▶ [What you should do]: Starting at the line that has "class: Aves", write out the entries below word for word and stop after their final line. Leave the pictures out of your copy.

▶ [Available records]:
* Begin *

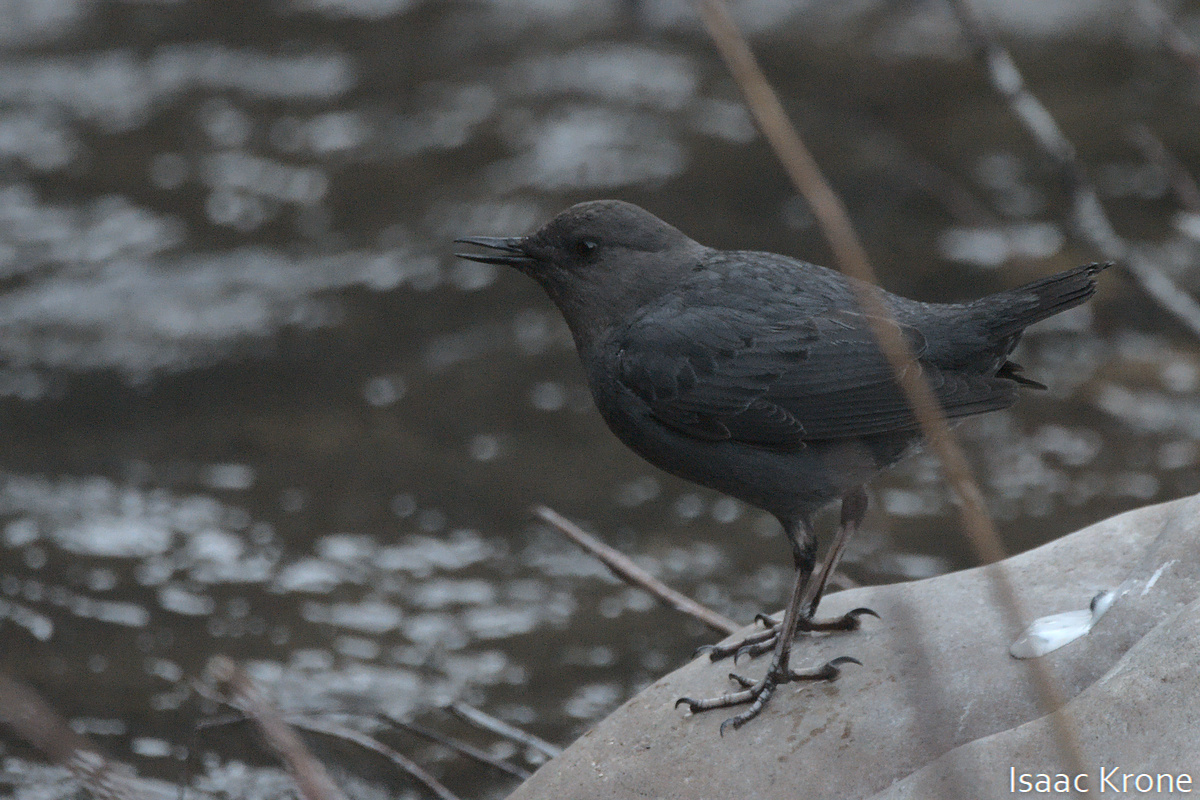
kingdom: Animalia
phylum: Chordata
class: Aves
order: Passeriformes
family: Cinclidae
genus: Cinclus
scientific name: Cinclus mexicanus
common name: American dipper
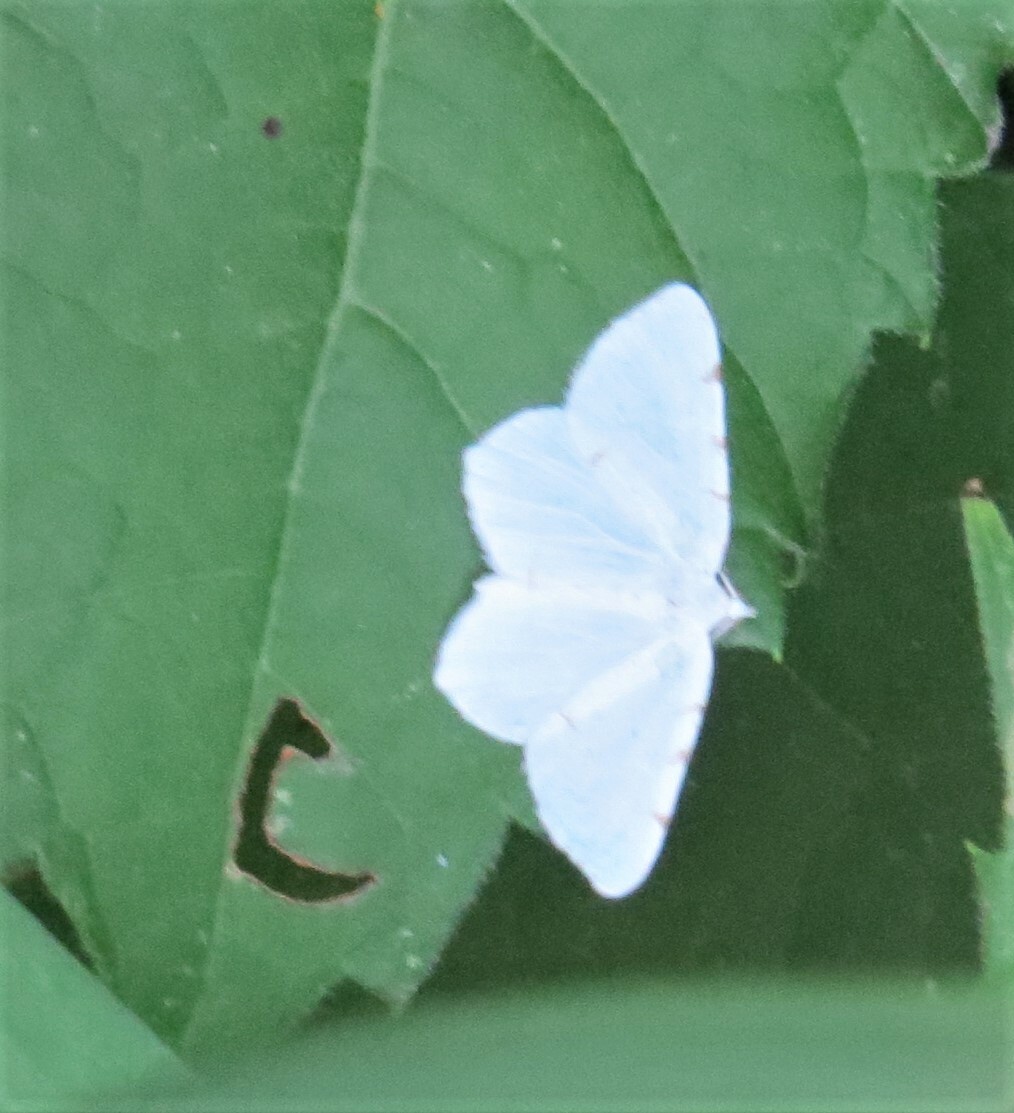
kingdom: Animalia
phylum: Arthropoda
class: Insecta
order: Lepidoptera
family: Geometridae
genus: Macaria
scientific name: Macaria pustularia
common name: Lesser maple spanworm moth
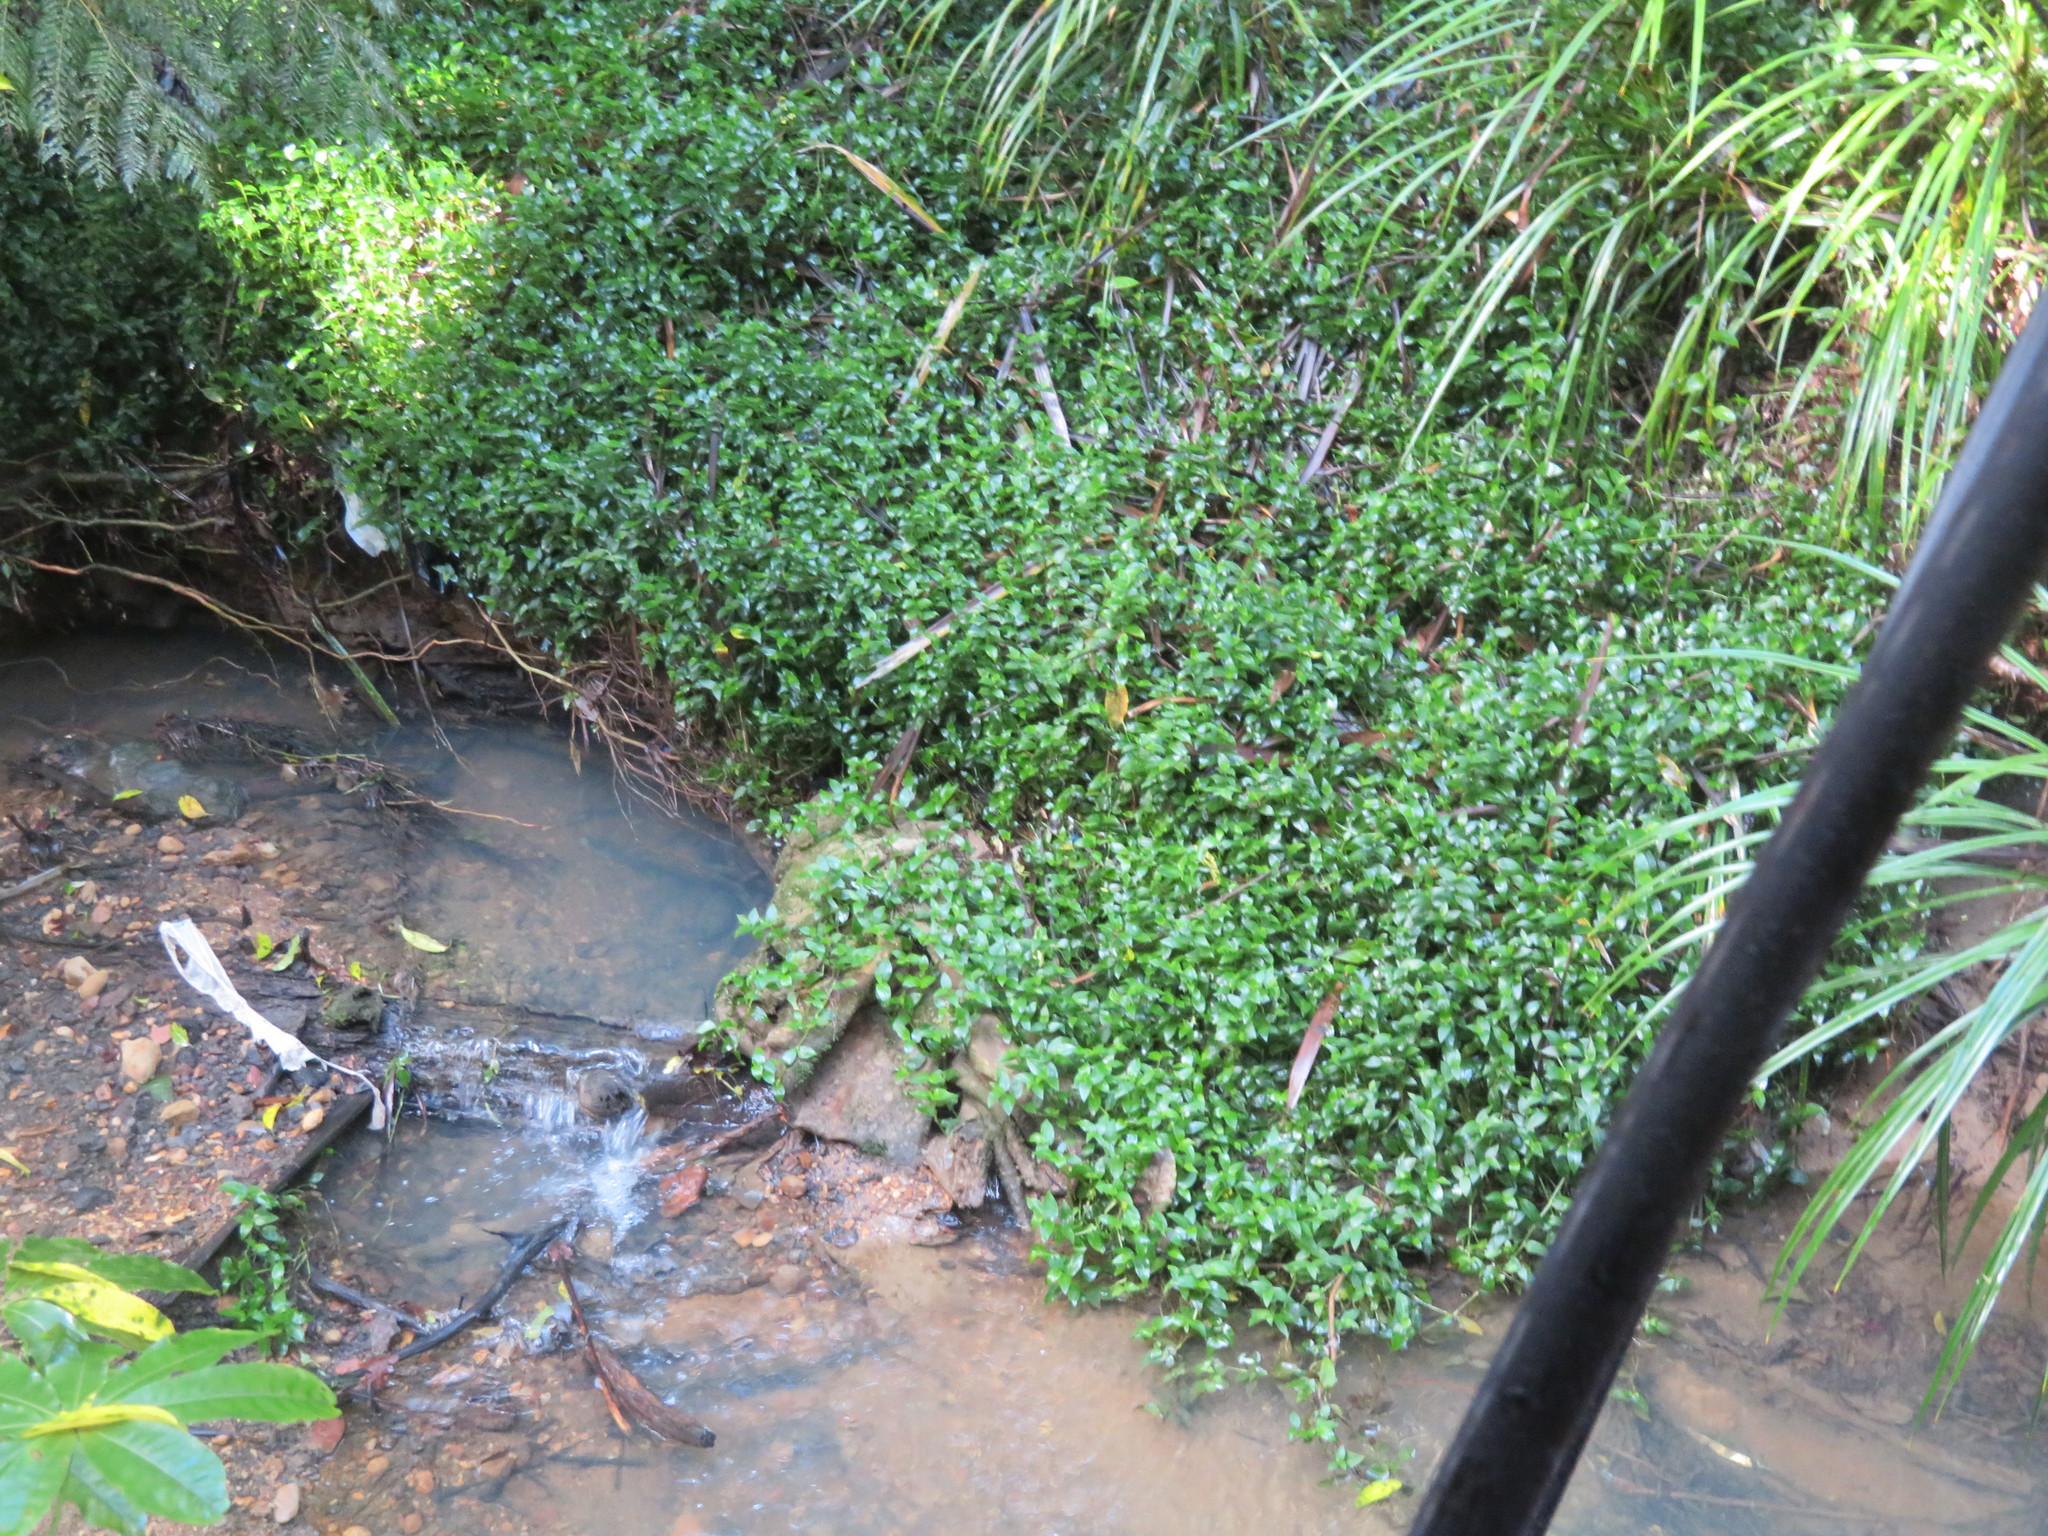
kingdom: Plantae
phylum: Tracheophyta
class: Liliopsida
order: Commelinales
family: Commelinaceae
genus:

* End *

▶ [Finished answer]:
class: Aves
order: Passeriformes
family: Cinclidae
genus: Cinclus
scientific name: Cinclus mexicanus
common name: American dipper
kingdom: Animalia
phylum: Arthropoda
class: Insecta
order: Lepidoptera
family: Geometridae
genus: Macaria
scientific name: Macaria pustularia
common name: Lesser maple spanworm moth
kingdom: Plantae
phylum: Tracheophyta
class: Liliopsida
order: Commelinales
family: Commelinaceae
genus:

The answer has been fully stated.